> **YOUR GOAL**:
When the string "policies" occurs in a line of the records, show that line.
[DATA IN THIS EXERCISE Boundary: Start]
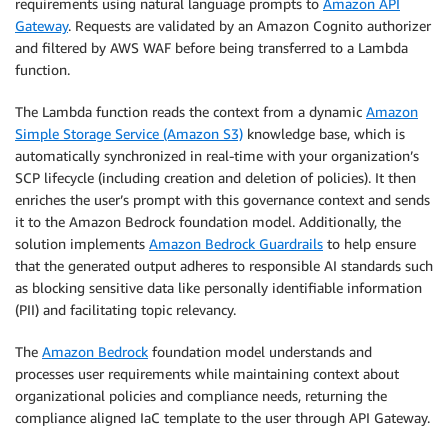
requirements using natural language prompts to
Amazon API
Gateway
. Requests are validated by an Amazon Cognito authorizer
and filtered by AWS WAF before being transferred to a Lambda
function.
The Lambda function reads the context from a dynamic
Amazon
Simple Storage Service (Amazon S3)
knowledge base, which is
automatically synchronized in real-time with your organization’s
SCP lifecycle (including creation and deletion of policies). It then
enriches the user’s prompt with this governance context and sends
it to the Amazon Bedrock foundation model. Additionally, the
solution implements
Amazon Bedrock Guardrails
to help ensure
that the generated output adheres to responsible AI standards such
as blocking sensitive data like personally identifiable information
(PII) and facilitating topic relevancy.
The
Amazon Bedrock
foundation model understands and
processes user requirements while maintaining context about
organizational policies and compliance needs, returning the
compliance aligned IaC template to the user through API Gateway.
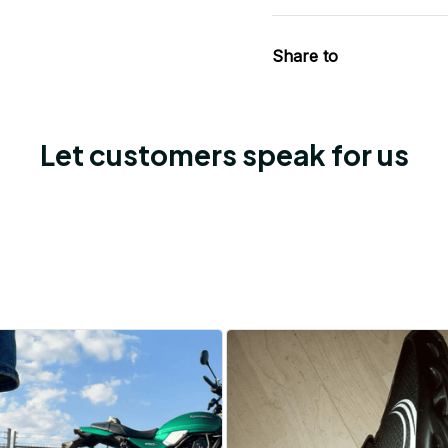
Share to
Let customers speak for us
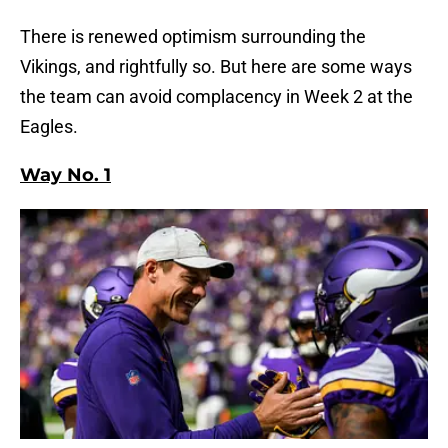
There is renewed optimism surrounding the
Vikings, and rightfully so. But here are some ways
the team can avoid complacency in Week 2 at the
Eagles.
Way No. 1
[DATA IN THIS EXERCISE Boundary: End]
> **ANSWER**:
SCP lifecycle (including creation and deletion of policies). It then
organizational policies and compliance needs, returning the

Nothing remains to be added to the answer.